Коржеву довелось побывать за границей ещё в пору своей молодости — он быстро перешёл в разряд мэтров, которым доверялись поездки в капиталистические страны. Так возникли остросоциальные зарисовки и картины из европейской жизни. Вот «Художник» (1961) — бородатый человек, рисующий мелками на асфальте. Рядом сидит женщина с остановившимся взглядом и мы видим главную деталь повествования: кепку с монетами. Уличный гений, пишущий портреты за гроши? Или он просто тренирует руку, а деньги — толькоприятный, но необязательный стимул? Справедливости ради, отмечаем, что одет он — прилично и даже стильно, а на пальце красуется интересный перстень. Поэтому посыл у этой картины — многосложный. Но главная тема — людская разобщённость в капиталистическом социуме — звучит здесь в полной мере.

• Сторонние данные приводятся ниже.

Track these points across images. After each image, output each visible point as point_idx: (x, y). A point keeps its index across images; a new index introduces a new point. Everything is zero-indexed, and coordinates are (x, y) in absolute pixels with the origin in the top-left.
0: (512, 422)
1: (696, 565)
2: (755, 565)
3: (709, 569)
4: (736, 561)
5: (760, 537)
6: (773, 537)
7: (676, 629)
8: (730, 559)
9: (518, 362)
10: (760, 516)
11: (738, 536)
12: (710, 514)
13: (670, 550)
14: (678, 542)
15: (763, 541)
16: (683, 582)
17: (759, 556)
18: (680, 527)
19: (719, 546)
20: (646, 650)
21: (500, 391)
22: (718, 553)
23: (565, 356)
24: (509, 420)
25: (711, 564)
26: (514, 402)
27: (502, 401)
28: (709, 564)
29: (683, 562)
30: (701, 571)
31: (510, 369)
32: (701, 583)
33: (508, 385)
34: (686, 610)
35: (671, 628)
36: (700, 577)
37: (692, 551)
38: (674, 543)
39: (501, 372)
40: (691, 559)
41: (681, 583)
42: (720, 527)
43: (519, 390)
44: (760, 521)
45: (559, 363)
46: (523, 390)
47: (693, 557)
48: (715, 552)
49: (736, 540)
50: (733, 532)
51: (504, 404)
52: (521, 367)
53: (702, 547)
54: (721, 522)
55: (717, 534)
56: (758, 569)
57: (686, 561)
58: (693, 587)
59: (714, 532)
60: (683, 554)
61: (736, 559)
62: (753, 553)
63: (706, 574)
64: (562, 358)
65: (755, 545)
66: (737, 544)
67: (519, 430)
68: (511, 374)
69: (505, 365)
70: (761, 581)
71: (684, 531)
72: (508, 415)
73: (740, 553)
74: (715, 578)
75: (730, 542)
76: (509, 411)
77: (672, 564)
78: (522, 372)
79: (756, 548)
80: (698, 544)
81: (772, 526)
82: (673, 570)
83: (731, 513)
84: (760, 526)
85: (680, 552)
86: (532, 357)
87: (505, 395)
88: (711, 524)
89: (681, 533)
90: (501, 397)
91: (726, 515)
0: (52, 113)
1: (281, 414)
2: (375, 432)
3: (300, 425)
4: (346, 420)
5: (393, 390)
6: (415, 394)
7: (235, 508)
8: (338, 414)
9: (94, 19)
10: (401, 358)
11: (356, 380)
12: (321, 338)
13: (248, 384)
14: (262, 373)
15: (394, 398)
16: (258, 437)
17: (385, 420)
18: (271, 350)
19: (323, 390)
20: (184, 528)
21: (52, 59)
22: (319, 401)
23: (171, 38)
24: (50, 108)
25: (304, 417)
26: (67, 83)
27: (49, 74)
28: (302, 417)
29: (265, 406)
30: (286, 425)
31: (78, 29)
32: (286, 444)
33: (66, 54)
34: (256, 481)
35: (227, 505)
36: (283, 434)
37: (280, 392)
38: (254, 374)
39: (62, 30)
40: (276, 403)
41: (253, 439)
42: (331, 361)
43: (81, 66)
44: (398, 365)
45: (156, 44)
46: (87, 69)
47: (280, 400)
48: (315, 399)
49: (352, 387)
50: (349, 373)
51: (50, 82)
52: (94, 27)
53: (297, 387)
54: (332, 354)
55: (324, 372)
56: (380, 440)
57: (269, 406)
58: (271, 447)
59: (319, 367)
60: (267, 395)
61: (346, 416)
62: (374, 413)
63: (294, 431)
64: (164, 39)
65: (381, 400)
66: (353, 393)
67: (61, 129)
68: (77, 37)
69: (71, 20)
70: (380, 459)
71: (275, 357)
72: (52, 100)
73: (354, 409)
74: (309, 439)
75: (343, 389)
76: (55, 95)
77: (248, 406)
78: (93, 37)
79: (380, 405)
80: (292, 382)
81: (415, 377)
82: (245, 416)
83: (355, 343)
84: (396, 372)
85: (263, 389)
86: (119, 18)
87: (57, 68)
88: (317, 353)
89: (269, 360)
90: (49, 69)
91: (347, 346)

Ещё одна грань его таланта — изысканное видение предметов. Коржев создаёт живые, буквально дышащие натюрморты — его «Шинель и сапоги» (1950) будто бы принимают форму человека. Мимо нас проходят восточные кувшины, венские стулья, тазы, дамские босоножки, античные бюсты, драпировки, топоры и ватники... Вещно-осязаемый мир, как в сказках Андерсена - там разговаривают чашки и печалятся фарфоровые танцовщицы. Натюрморт «Стакан молока» (1980-е) воспринимается ...портретом. Холодные грани, жидкость, белая драпировка — всё это выступает в качестве настоящего характера. В композицию включены старинные кувшины - лаконичный стакан на фоне своих «предков», где когда-то хранилось молоко...

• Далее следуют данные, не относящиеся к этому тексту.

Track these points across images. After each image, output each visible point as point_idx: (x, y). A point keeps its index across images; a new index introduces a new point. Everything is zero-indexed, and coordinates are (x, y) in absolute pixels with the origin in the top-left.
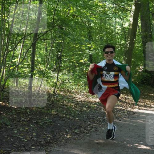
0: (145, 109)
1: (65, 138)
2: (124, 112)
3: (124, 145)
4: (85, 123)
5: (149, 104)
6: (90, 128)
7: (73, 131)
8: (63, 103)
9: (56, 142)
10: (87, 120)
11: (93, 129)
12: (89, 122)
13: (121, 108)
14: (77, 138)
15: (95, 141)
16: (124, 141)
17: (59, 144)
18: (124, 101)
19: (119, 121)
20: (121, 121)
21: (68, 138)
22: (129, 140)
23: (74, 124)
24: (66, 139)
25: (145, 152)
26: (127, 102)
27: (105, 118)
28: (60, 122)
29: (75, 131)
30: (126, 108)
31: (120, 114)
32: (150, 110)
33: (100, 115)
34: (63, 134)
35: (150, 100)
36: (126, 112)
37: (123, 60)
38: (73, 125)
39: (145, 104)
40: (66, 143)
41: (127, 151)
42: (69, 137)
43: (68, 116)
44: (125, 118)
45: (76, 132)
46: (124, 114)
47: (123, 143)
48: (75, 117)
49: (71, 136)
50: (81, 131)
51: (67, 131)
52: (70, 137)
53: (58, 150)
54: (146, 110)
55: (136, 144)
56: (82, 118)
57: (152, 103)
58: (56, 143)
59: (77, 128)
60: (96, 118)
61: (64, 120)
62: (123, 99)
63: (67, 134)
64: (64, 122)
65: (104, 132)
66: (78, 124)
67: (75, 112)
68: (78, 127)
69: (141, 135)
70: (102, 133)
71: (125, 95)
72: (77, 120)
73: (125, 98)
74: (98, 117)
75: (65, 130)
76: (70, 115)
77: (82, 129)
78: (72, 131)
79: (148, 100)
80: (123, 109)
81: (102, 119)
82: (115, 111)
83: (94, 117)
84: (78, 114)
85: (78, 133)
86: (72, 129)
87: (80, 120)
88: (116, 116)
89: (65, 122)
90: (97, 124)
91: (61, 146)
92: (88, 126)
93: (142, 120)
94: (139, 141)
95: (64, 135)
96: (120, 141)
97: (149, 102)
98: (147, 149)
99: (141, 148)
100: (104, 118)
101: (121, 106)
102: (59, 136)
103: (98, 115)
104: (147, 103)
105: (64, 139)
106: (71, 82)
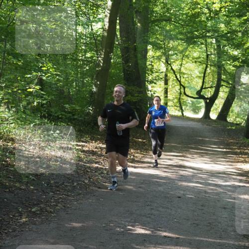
0: (133, 165)
1: (19, 222)
2: (102, 173)
3: (112, 230)
4: (46, 196)
5: (137, 157)
6: (54, 204)
7: (30, 209)
8: (5, 161)
9: (6, 231)
10: (47, 189)
11: (59, 205)
12: (51, 193)
13: (97, 165)
14: (37, 223)
15: (67, 225)
16: (111, 222)
17: (12, 234)
18: (99, 153)
19: (97, 189)
20: (100, 188)
21: (24, 223)
22: (117, 220)
23: (29, 198)
24: (21, 225)
25: (145, 240)
26: (103, 156)
27: (75, 184)
28: (7, 195)
29: (33, 210)
30: (103, 166)
31: (96, 176)
32: (141, 167)
33: (67, 179)
34: (14, 216)
35: (138, 149)
36: (105, 172)
37: (94, 86)
38: (27, 199)
39: (132, 157)
40: (22, 231)
41: (117, 240)
42: (24, 220)
43: (17, 185)
44: (105, 182)
45: (34, 212)
46: (102, 177)
47: (109, 226)
48: (29, 185)
49: (27, 219)
50: (41, 209)
51: (20, 210)
52: (26, 221)
53: (12, 243)
54: (135, 167)
55: (129, 227)
56: (41, 186)
57: (141, 154)
58: (6, 233)
59: (34, 205)
60: (61, 185)
61: (12, 192)
62: (96, 150)
63: (21, 216)
64: (13, 195)
65: (78, 208)
66: (35, 197)
67: (27, 177)
68: (35, 203)
69: (134, 212)
70: (75, 211)
71: (99, 142)
72: (33, 189)
73: (101, 148)
74: (64, 183)
75: (17, 208)
76: (20, 182)
77: (42, 206)
78: (27, 209)
79: (135, 150)
80: (101, 168)
81: (70, 186)
82: (88, 171)
83: (58, 183)
84: (33, 180)
85: (38, 212)
86: (27, 206)
87: (37, 190)
88: (91, 180)
89: (15, 195)
90: (65, 195)
91: (15, 236)
92: (51, 199)
93: (131, 186)
94: (133, 221)
95: (17, 217)
96: (105, 224)
97: (137, 153)
98: (146, 234)
99: (137, 234)
100: (73, 184)
101: (96, 163)
102: (8, 220)
103: (63, 180)
104: (133, 156)
105: (18, 224)
106: (12, 123)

Серия «Дон Кихот», над которой художник начал работать в 1980-х годах, это не просто иллюстрации к заученной классике — это позиция. Советская парадигма была рыцарственной и дворянской по сути. Не только — служить, но оставаться на своём поприще даже тогда, когда это выглядит смешным ...донкихотством. Видимо, Коржев, как все глубокие мастера, что-то предчувствовал, ибо в середине 1980-х он задумывает ещё один свой цикл - «Тюрлики». Они — уродливые и жалкие монстры в духе Босха или Гойи. Сон разума рождает чудовищ — тюрлики это наша действительность конца 1980-х - начала 1990-х, когда многие люди скоропостижно мутировали, становясь дельцами, бандитами, хапугами или просто — высокомерными сволочами. После окончания Перестройки у художника возникают соответствующие образы — помимо тюрликов, появляются бомжи, пьяницы, потерянные люди, «обездоленные» лица. И — финал под названием «Свалка» (2007) — на помойке оказываются не только пустые бутылки да прочая использованная тара, но и кумачовые флаги, и голова Ленина, видимо, отколотая от монумента. Как сие туда попало? Мы сами выкинули. А тот, кто не участвовал в кощунствах, тот - просто не помешал корявым тюрликам зашвыривать наше победное, звенящее прошлое. Или — боролся один против всех, как идальго из Ламанчи... Вот и лежит теперь Иван в центре недостроенного мира, посреди бутылок и серости. Его прадед поднимал знамя, а он — отнёс на задворки. Но художник до конца дней верил в лучшее — он говорил: «Встань, Иван!» И - подними знамя.